Yes, that's more or less what I think, although infantilize is perhaps not the word I'd use. Groups, for many and varied reasons, socialize their members to different standards. Before we criticize another group's norms, we should realize that we're doing it too.
Mary
I believe that the cover is an insult to women and to catholic women in particular.
A young woman in the center is wearing the clothes she picked out of the closet that morning
she is free to chose her life
narcicistic materialistic not very modest but she chose it.
The lady in the nuns habit wears the clothes she chose some time ago she wears the habit to show a life devoted to faith and service to others.
Both of these women in our society could exchange these clothes anytime they wanted to they are living lives of choice.

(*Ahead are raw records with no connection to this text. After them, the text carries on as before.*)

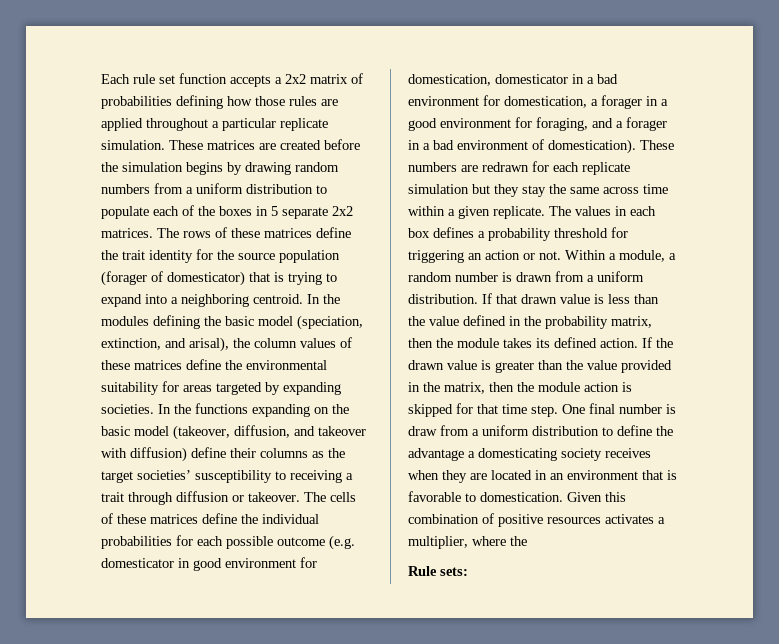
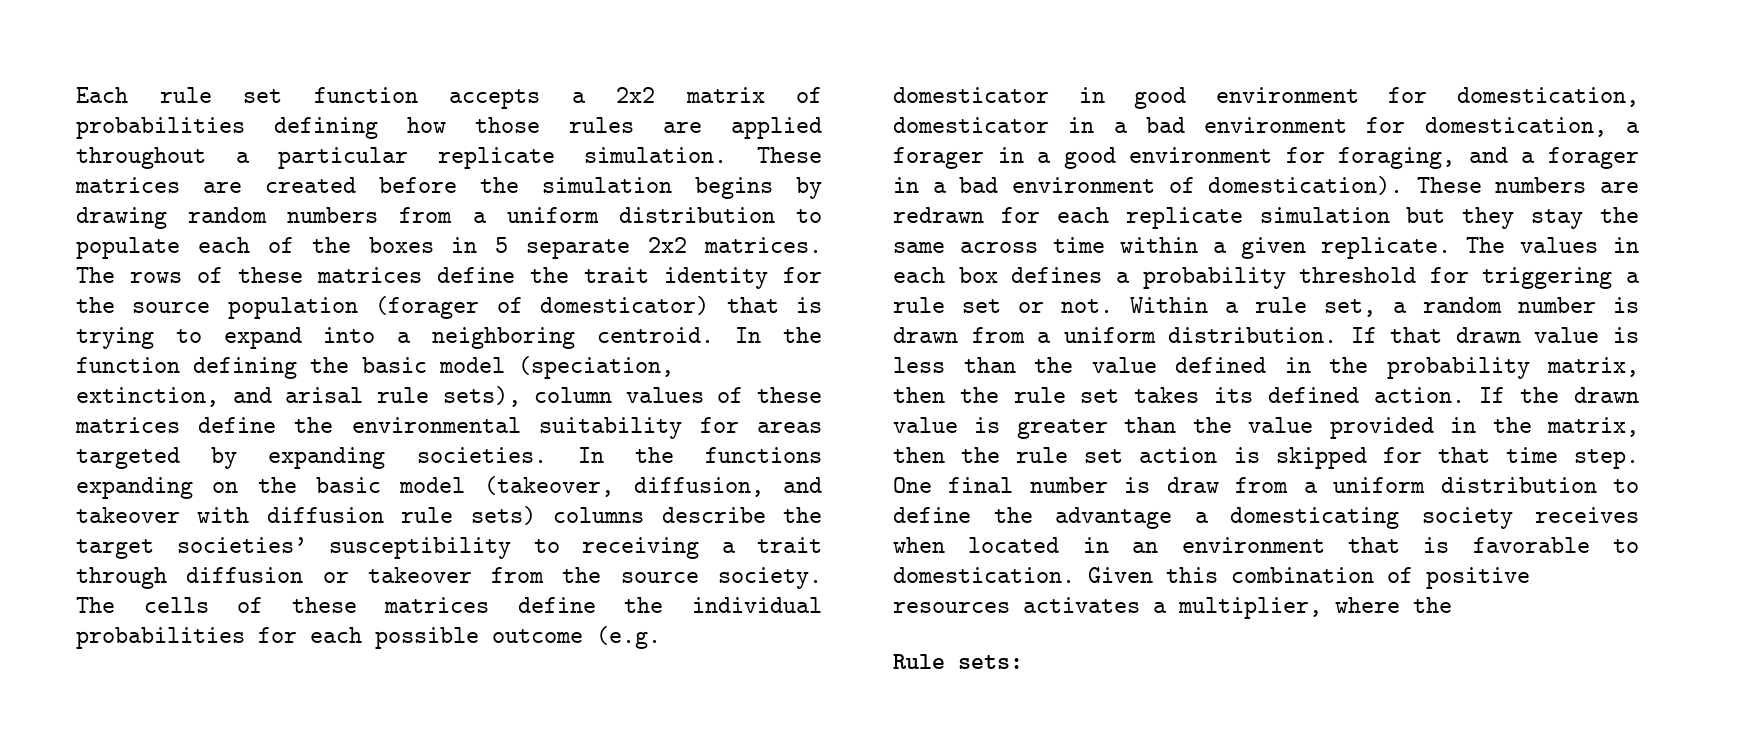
[101,316,149,326] modules -> [76,357,180,373] function
[189,337,250,352] arisal), the -> [285,386,521,407] arisal rule sets),
[130,447,324,462] diffusion) define their columns as -> [266,506,766,525] diffusion rule sets) columns describe
[248,492,300,502] takeover. -> [367,567,822,589] takeover from the source society.
[468,250,520,260] an action -> [1626,272,1640,283] [893,297,1001,313] a rule set
[619,250,665,262] module, -> [1255,297,1376,317] rule set,
[457,338,499,348] module -> [1013,387,1120,403] rule set
[538,382,580,392] module -> [1016,447,1124,463] rule set
[442,470,487,483] they are -> (945, 545) none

The woman is the burka is wearing the closes hear family her husband and her religion demand she did not chose them she did not even have a choice. were this woman to take these clothes off in her own country or society she could risk stoning.

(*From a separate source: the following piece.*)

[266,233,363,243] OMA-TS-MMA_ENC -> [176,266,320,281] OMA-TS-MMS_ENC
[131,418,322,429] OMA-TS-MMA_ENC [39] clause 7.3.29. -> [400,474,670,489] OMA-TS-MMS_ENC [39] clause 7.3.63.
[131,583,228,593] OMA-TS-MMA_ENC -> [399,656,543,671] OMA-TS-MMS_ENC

These women are not the same and any attempt to seat them on the same level is insane.
"The woman is the burka is wearing the closes hear family her husband and her religion demand she did not chose them she did not even have a choice. "
Ignorance..
Could the nun have chosen to become a nun because of some unfortunate event in her life and not because she grew up wanting to become one?
Could the girl in the middle be more of a catholic in her heart than the nun?
Did you ever talk to a woman in burka? Found out what her parents said? Could she have chosen this for herself? Which religious sector does she belong to which had her wear this?
Please, please, please. Don't go around throwing opinions as facts.